Wednesday, December 3, 2008
Nelson on Summary Judgment and the Progressive Constitution
Posted by Dan Ernst
William E. Nelson, NYU Law School, has posted Summary Judgment and the Progressive Constitution, a contribution to a symposium on Suja Thomas's "Why Summary Judgment In Unconstitutional," Virginia Law Review 93 (2007). In this comment, which is forthcoming in volume 93 of the Iowa Law Review, Professor Nelson combines two of his areas of expertise--the eighteenth-century American trial and the role of history in constitutional interpretation--to defend summary judgment and the recent case of Bell Atlantic Corp. v. Twombly, 127 S. Ct. 1955 (2007).

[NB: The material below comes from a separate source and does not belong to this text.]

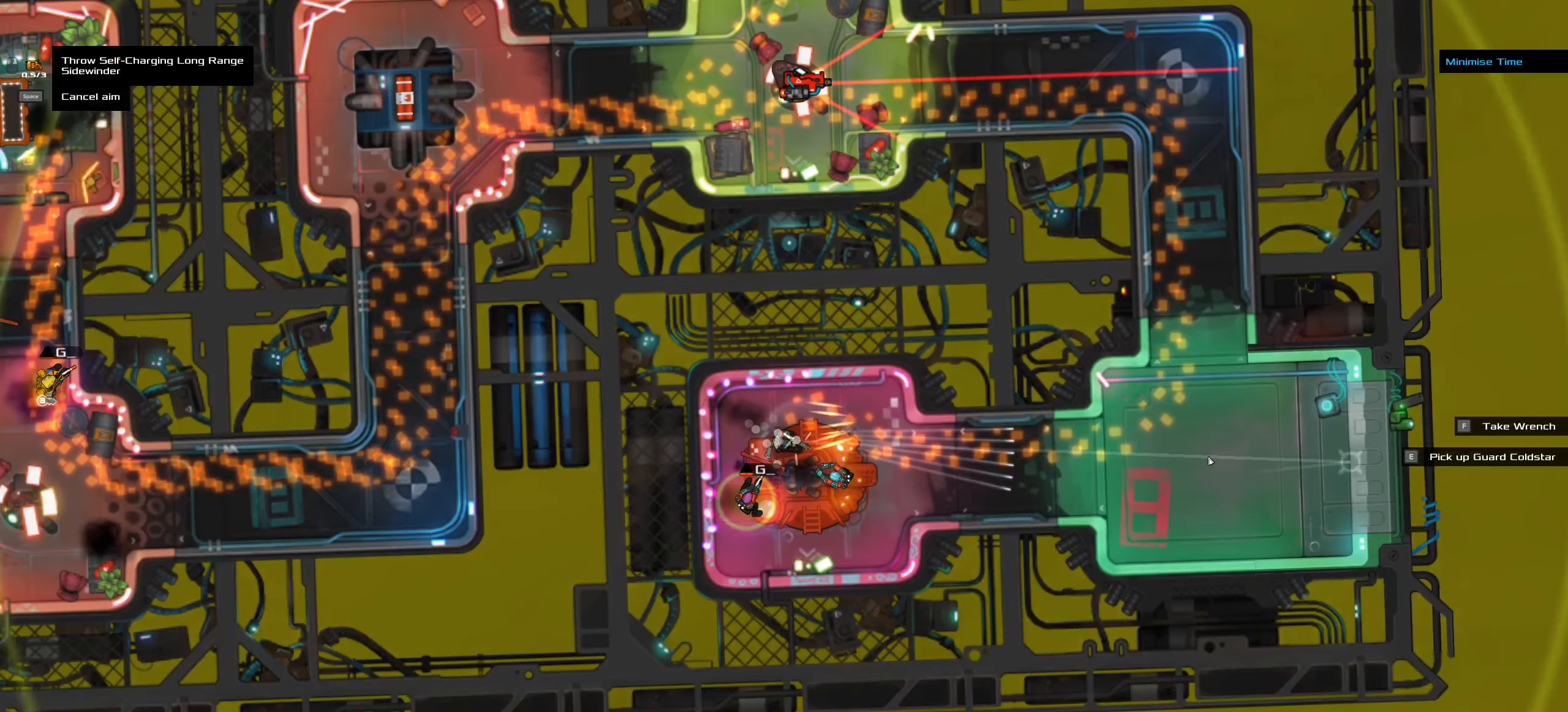
{"keys": ["ctrl_l"], "mouse": [], "events": [[83, "mouse_wheel", "up"], [216, "space", "down"], [316, "space", "up"], [450, "ctrl_l", "down"]]}
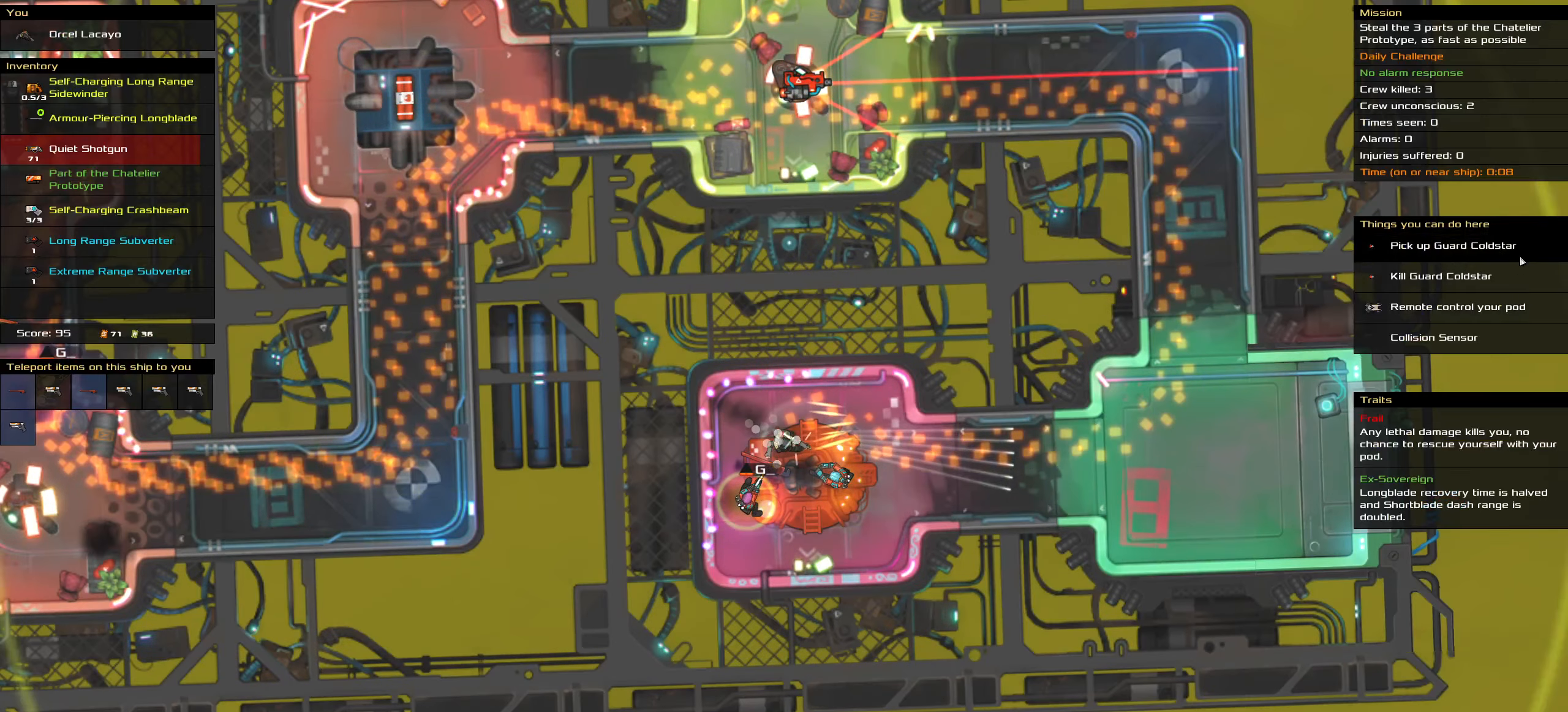
{"keys": ["ctrl_l"], "mouse": [], "events": []}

Professor Thomas's historical account of the power of the eighteenth-century jury is accurate enough, Professor Nelson allows, but because the jury no longer serves as a localist check on central power as it did when the Antifederalists proposed the Seventh Amendment, invalidating summary judgment or overruling Twombly is more likely to shunt "the constitutional train onto a siding that leads nowhere" than to "follow the main line of American constitutional development." The essay thus points out a non sequitur for originalists who move too quickly from historical investigations of the past to invocations of their findings in constitutional argument.